Last year's devastating American hurricanes and other natural disasters cost Zurich Financial Services $3.1 billion (£1.8 billion) after re-insurance.
But the Swiss multi-national still finished 2005 with a bottom line profit of $3.2 billion, a 30 per cent increase on 2004.
Without the weather setbacks, Zurich would have made an under-writing profit of 3.8 per cent of its general insurance premiums. In the event, claims cost 100.8 per cent of the premiums, still a 1.2 per cent improvement on 2004.
"Reflecting the group's policy to only accept business in markets where rates permit underwriting at or in excess of our hurdle rate, gross written premiums and policy fees in general insurance declined one per cent to $33.4 billion (£19.2 billion)," Zurich stated.
Its UK headquarters for commercial general insurance is in Hagley Road, Birmingham. It also has a specialist Risk Services operation in Rubery.
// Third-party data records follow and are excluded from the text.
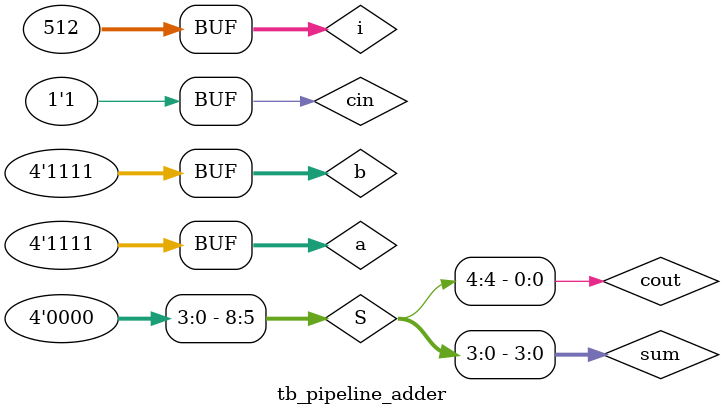
<source format=v>
module tb_pipeline_adder;
    wire [3:0] sum;
    wire cout;
    reg [3:0] a,b;
    wire [8:0] S;
    reg cin;
    rca_adder rca(sum,cout,a,b,cin);
    integer i;
    assign  S = {cout, sum};
    initial begin
      for(i=0;i<512;i=i+1) begin
        #2 {cin,b,a} = i;
      end
    end
    
    initial begin
    // $dumpfile ("VCD/seq_detect_mealey.vcd"); // VCD file name
		// $dumpvars (0, tb_seq_detect );  // Dumpvars to test waveform
    $monitor(" a = %d, b = %d, cin = %d, sum = %d, cout = %d, S = %d",a,b,cin,sum,cout, S);

    end

  
endmodule
</source>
Together they employ some 1,200 people.
On the life side, the profit margin on global new business rose by 3.1 per cent to 14.5 per cent, although the total gross new premiums written fell by four per cent to the equivalent of $1.079 billion (£613 million) in new annual premiums.
Britain was one of the countries where Zurich's life sales "gained strong momentum".
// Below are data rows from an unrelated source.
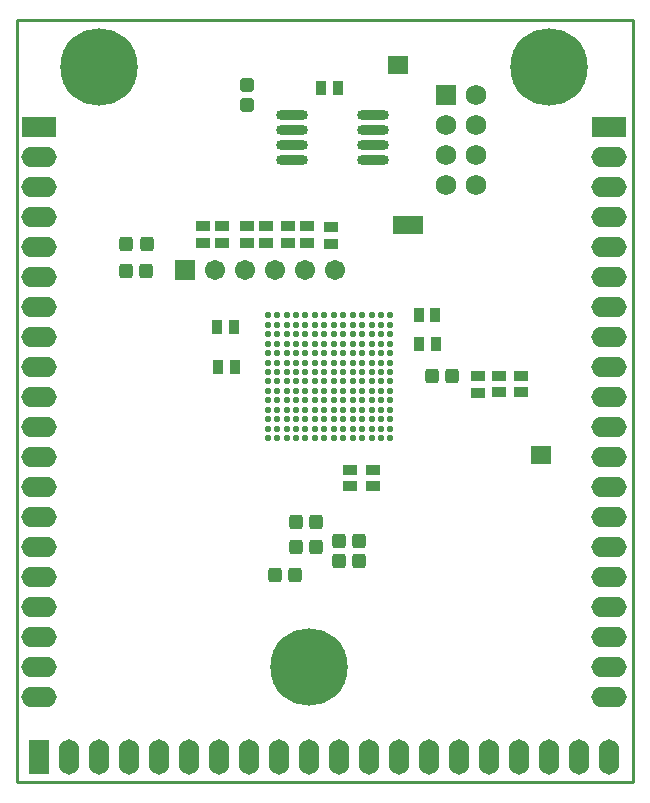
<source format=gts>
G04*
G04 #@! TF.GenerationSoftware,Altium Limited,Altium Designer,20.0.11 (256)*
G04*
G04 Layer_Color=8388736*
%FSLAX25Y25*%
%MOIN*%
G70*
G01*
G75*
%ADD14C,0.01000*%
%ADD26R,0.07087X0.06299*%
%ADD27R,0.10236X0.06299*%
%ADD28R,0.03300X0.05800*%
G04:AMPARAMS|DCode=29|XSize=47.37mil|YSize=43.43mil|CornerRadius=8.43mil|HoleSize=0mil|Usage=FLASHONLY|Rotation=90.000|XOffset=0mil|YOffset=0mil|HoleType=Round|Shape=RoundedRectangle|*
%AMROUNDEDRECTD29*
21,1,0.04737,0.02657,0,0,90.0*
21,1,0.03051,0.04343,0,0,90.0*
1,1,0.01686,0.01329,0.01526*
1,1,0.01686,0.01329,-0.01526*
1,1,0.01686,-0.01329,-0.01526*
1,1,0.01686,-0.01329,0.01526*
%
%ADD29ROUNDEDRECTD29*%
%ADD30C,0.02178*%
%ADD31O,0.10642X0.03359*%
G04:AMPARAMS|DCode=32|XSize=47.37mil|YSize=43.43mil|CornerRadius=8.43mil|HoleSize=0mil|Usage=FLASHONLY|Rotation=0.000|XOffset=0mil|YOffset=0mil|HoleType=Round|Shape=RoundedRectangle|*
%AMROUNDEDRECTD32*
21,1,0.04737,0.02657,0,0,0.0*
21,1,0.03051,0.04343,0,0,0.0*
1,1,0.01686,0.01526,-0.01329*
1,1,0.01686,-0.01526,-0.01329*
1,1,0.01686,-0.01526,0.01329*
1,1,0.01686,0.01526,0.01329*
%
%ADD32ROUNDEDRECTD32*%
%ADD33R,0.03753X0.04540*%
%ADD34R,0.04540X0.03753*%
%ADD35C,0.06706*%
%ADD36R,0.06706X0.06706*%
%ADD37C,0.06902*%
%ADD38R,0.06902X0.06902*%
%ADD39C,0.25800*%
%ADD40O,0.11800X0.06800*%
%ADD41R,0.11800X0.06800*%
%ADD42O,0.06800X0.11800*%
%ADD43R,0.06800X0.11800*%
D14*
X320000Y146500D02*
X525500D01*
Y400500D01*
X320000D02*
X525500D01*
X320000Y146500D02*
Y400500D01*
D26*
X494758Y255776D02*
D03*
X447076Y385749D02*
D03*
D27*
X450193Y332206D02*
D03*
D28*
X493136Y255776D02*
D03*
X496379D02*
D03*
X446996Y332206D02*
D03*
X450240D02*
D03*
X453484D02*
D03*
X448698Y385749D02*
D03*
X445455D02*
D03*
D29*
X412984Y224953D02*
D03*
X419676D02*
D03*
X363188Y325888D02*
D03*
X356495D02*
D03*
X356306Y316932D02*
D03*
X362999D02*
D03*
X465155Y281878D02*
D03*
X458462D02*
D03*
X427262Y226900D02*
D03*
X433955D02*
D03*
X433909Y220234D02*
D03*
X427216D02*
D03*
X419831Y233346D02*
D03*
X413138D02*
D03*
X405983Y215786D02*
D03*
X412676D02*
D03*
D30*
X444487Y261226D02*
D03*
X441338D02*
D03*
X438188D02*
D03*
X435038D02*
D03*
X431889D02*
D03*
X428739D02*
D03*
X425590D02*
D03*
X422440D02*
D03*
X419290D02*
D03*
X416141D02*
D03*
X412991D02*
D03*
X409842D02*
D03*
X406692D02*
D03*
X403542D02*
D03*
X444487Y264375D02*
D03*
X441338D02*
D03*
X438188D02*
D03*
X435038D02*
D03*
X431889D02*
D03*
X428739D02*
D03*
X425590D02*
D03*
X422440D02*
D03*
X419290D02*
D03*
X416141D02*
D03*
X412991D02*
D03*
X409842D02*
D03*
X406692D02*
D03*
X403542D02*
D03*
X444487Y267525D02*
D03*
X441338D02*
D03*
X438188D02*
D03*
X435038D02*
D03*
X431889D02*
D03*
X428739D02*
D03*
X425590D02*
D03*
X422440D02*
D03*
X419290D02*
D03*
X416141D02*
D03*
X412991D02*
D03*
X409842D02*
D03*
X406692D02*
D03*
X403542D02*
D03*
X444487Y270675D02*
D03*
X441338D02*
D03*
X438188D02*
D03*
X435038D02*
D03*
X431889D02*
D03*
X428739D02*
D03*
X425590D02*
D03*
X422440D02*
D03*
X419290D02*
D03*
X416141D02*
D03*
X412991D02*
D03*
X409842D02*
D03*
X406692D02*
D03*
X403542D02*
D03*
X444487Y273824D02*
D03*
X441338D02*
D03*
X438188D02*
D03*
X435038D02*
D03*
X431889D02*
D03*
X428739D02*
D03*
X425590D02*
D03*
X422440D02*
D03*
X419290D02*
D03*
X416141D02*
D03*
X412991D02*
D03*
X409842D02*
D03*
X406692D02*
D03*
X403542D02*
D03*
X444487Y276974D02*
D03*
X441338D02*
D03*
X438188D02*
D03*
X435038D02*
D03*
X431889D02*
D03*
X428739D02*
D03*
X425590D02*
D03*
X422440D02*
D03*
X419290D02*
D03*
X416141D02*
D03*
X412991D02*
D03*
X409842D02*
D03*
X406692D02*
D03*
X403542D02*
D03*
X444487Y280123D02*
D03*
X441338D02*
D03*
X438188D02*
D03*
X435038D02*
D03*
X431889D02*
D03*
X428739D02*
D03*
X425590D02*
D03*
X422440D02*
D03*
X419290D02*
D03*
X416141D02*
D03*
X412991D02*
D03*
X409842D02*
D03*
X406692D02*
D03*
X403542D02*
D03*
X444487Y283273D02*
D03*
X441338D02*
D03*
X438188D02*
D03*
X435038D02*
D03*
X431889D02*
D03*
X428739D02*
D03*
X425590D02*
D03*
X422440D02*
D03*
X419290D02*
D03*
X416141D02*
D03*
X412991D02*
D03*
X409842D02*
D03*
X406692D02*
D03*
X403542D02*
D03*
X444487Y286423D02*
D03*
X441338D02*
D03*
X438188D02*
D03*
X435038D02*
D03*
X431889D02*
D03*
X428739D02*
D03*
X425590D02*
D03*
X422440D02*
D03*
X419290D02*
D03*
X416141D02*
D03*
X412991D02*
D03*
X409842D02*
D03*
X406692D02*
D03*
X403542D02*
D03*
X444487Y289572D02*
D03*
X441338D02*
D03*
X438188D02*
D03*
X435038D02*
D03*
X431889D02*
D03*
X428739D02*
D03*
X425590D02*
D03*
X422440D02*
D03*
X419290D02*
D03*
X416141D02*
D03*
X412991D02*
D03*
X409842D02*
D03*
X406692D02*
D03*
X403542D02*
D03*
X444487Y292722D02*
D03*
X441338D02*
D03*
X438188D02*
D03*
X435038D02*
D03*
X431889D02*
D03*
X428739D02*
D03*
X425590D02*
D03*
X422440D02*
D03*
X419290D02*
D03*
X416141D02*
D03*
X412991D02*
D03*
X409842D02*
D03*
X406692D02*
D03*
X403542D02*
D03*
X444487Y295872D02*
D03*
X441338D02*
D03*
X438188D02*
D03*
X435038D02*
D03*
X431889D02*
D03*
X428739D02*
D03*
X425590D02*
D03*
X422440D02*
D03*
X419290D02*
D03*
X416141D02*
D03*
X412991D02*
D03*
X409842D02*
D03*
X406692D02*
D03*
X403542D02*
D03*
X444487Y299021D02*
D03*
X441338D02*
D03*
X438188D02*
D03*
X435038D02*
D03*
X431889D02*
D03*
X428739D02*
D03*
X425590D02*
D03*
X422440D02*
D03*
X419290D02*
D03*
X416141D02*
D03*
X412991D02*
D03*
X409842D02*
D03*
X406692D02*
D03*
X403542D02*
D03*
X444487Y302171D02*
D03*
X441338D02*
D03*
X438188D02*
D03*
X435038D02*
D03*
X431889D02*
D03*
X428739D02*
D03*
X425590D02*
D03*
X422440D02*
D03*
X419290D02*
D03*
X416141D02*
D03*
X412991D02*
D03*
X409842D02*
D03*
X406692D02*
D03*
X403542D02*
D03*
D31*
X411614Y368823D02*
D03*
Y363823D02*
D03*
Y358823D02*
D03*
Y353823D02*
D03*
X438779Y368823D02*
D03*
Y363823D02*
D03*
Y358823D02*
D03*
Y353823D02*
D03*
D32*
X396582Y372285D02*
D03*
Y378978D02*
D03*
D33*
X426966Y377994D02*
D03*
X421454D02*
D03*
X392300Y298428D02*
D03*
X386788D02*
D03*
X387008Y284847D02*
D03*
X392520D02*
D03*
X459448Y302363D02*
D03*
X453937D02*
D03*
X454036Y292722D02*
D03*
X459548D02*
D03*
D34*
X381888Y326389D02*
D03*
Y331901D02*
D03*
X388187Y326389D02*
D03*
Y331901D02*
D03*
X396663Y326388D02*
D03*
Y331899D02*
D03*
X402911Y326388D02*
D03*
Y331899D02*
D03*
X410234Y326389D02*
D03*
Y331901D02*
D03*
X416534Y326389D02*
D03*
Y331901D02*
D03*
X424602Y325982D02*
D03*
Y331493D02*
D03*
X487841Y276462D02*
D03*
Y281974D02*
D03*
X480755Y276462D02*
D03*
Y281974D02*
D03*
X473620Y276423D02*
D03*
Y281934D02*
D03*
X438584Y245276D02*
D03*
Y250788D02*
D03*
X431042Y250649D02*
D03*
Y245137D02*
D03*
D35*
X425966Y317324D02*
D03*
X415966D02*
D03*
X405966D02*
D03*
X395966D02*
D03*
X385966D02*
D03*
D36*
X375966D02*
D03*
D37*
X472913Y345630D02*
D03*
X462913D02*
D03*
X472913Y355630D02*
D03*
Y365630D02*
D03*
X462913Y355630D02*
D03*
Y365630D02*
D03*
X472913Y375630D02*
D03*
D38*
X462913D02*
D03*
D39*
X497500Y385000D02*
D03*
X347500D02*
D03*
X417500Y185000D02*
D03*
D40*
X517500Y175000D02*
D03*
Y185000D02*
D03*
Y195000D02*
D03*
Y205000D02*
D03*
Y215000D02*
D03*
Y225000D02*
D03*
Y235000D02*
D03*
Y245000D02*
D03*
Y255000D02*
D03*
Y265000D02*
D03*
Y275000D02*
D03*
Y285000D02*
D03*
Y295000D02*
D03*
Y305000D02*
D03*
Y315000D02*
D03*
Y325000D02*
D03*
Y335000D02*
D03*
Y345000D02*
D03*
Y355000D02*
D03*
X327500Y175000D02*
D03*
Y185000D02*
D03*
Y195000D02*
D03*
Y205000D02*
D03*
Y215000D02*
D03*
Y225000D02*
D03*
Y235000D02*
D03*
Y245000D02*
D03*
Y255000D02*
D03*
Y265000D02*
D03*
Y275000D02*
D03*
Y285000D02*
D03*
Y295000D02*
D03*
Y305000D02*
D03*
Y315000D02*
D03*
Y325000D02*
D03*
Y335000D02*
D03*
Y345000D02*
D03*
Y355000D02*
D03*
D41*
X517500Y365000D02*
D03*
X327500D02*
D03*
D42*
X517500Y155000D02*
D03*
X507500D02*
D03*
X497500D02*
D03*
X487500D02*
D03*
X477500D02*
D03*
X467500D02*
D03*
X457500D02*
D03*
X447500D02*
D03*
X437500D02*
D03*
X427500D02*
D03*
X417500D02*
D03*
X407500D02*
D03*
X397500D02*
D03*
X387500D02*
D03*
X377500D02*
D03*
X367500D02*
D03*
X357500D02*
D03*
X347500D02*
D03*
X337500D02*
D03*
D43*
X327500D02*
D03*
M02*

</source>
The overall knockback was mainly due to an internal shake-up in Switzerland and a 34 per cent decline in sales in Germany where a rush in 2004 to beat tax changes was not repeated.
Zurich's investments, averaging $185.1 billion (£106 billion) over the year yielded $7.8 billion (£4.5 billion) in net investment income, four per cent up on the year. The total investment return, including both realised and unrealised capital gains and losses was $10.3 billion (£5.9 billion).
"We are reporting a record performance following the insurance industry's most severe natural catastrophe year on record," said a buoyant James Schiro, Zurich's chief executive.
The dividend is raised to seven Swiss francs from four in 2004.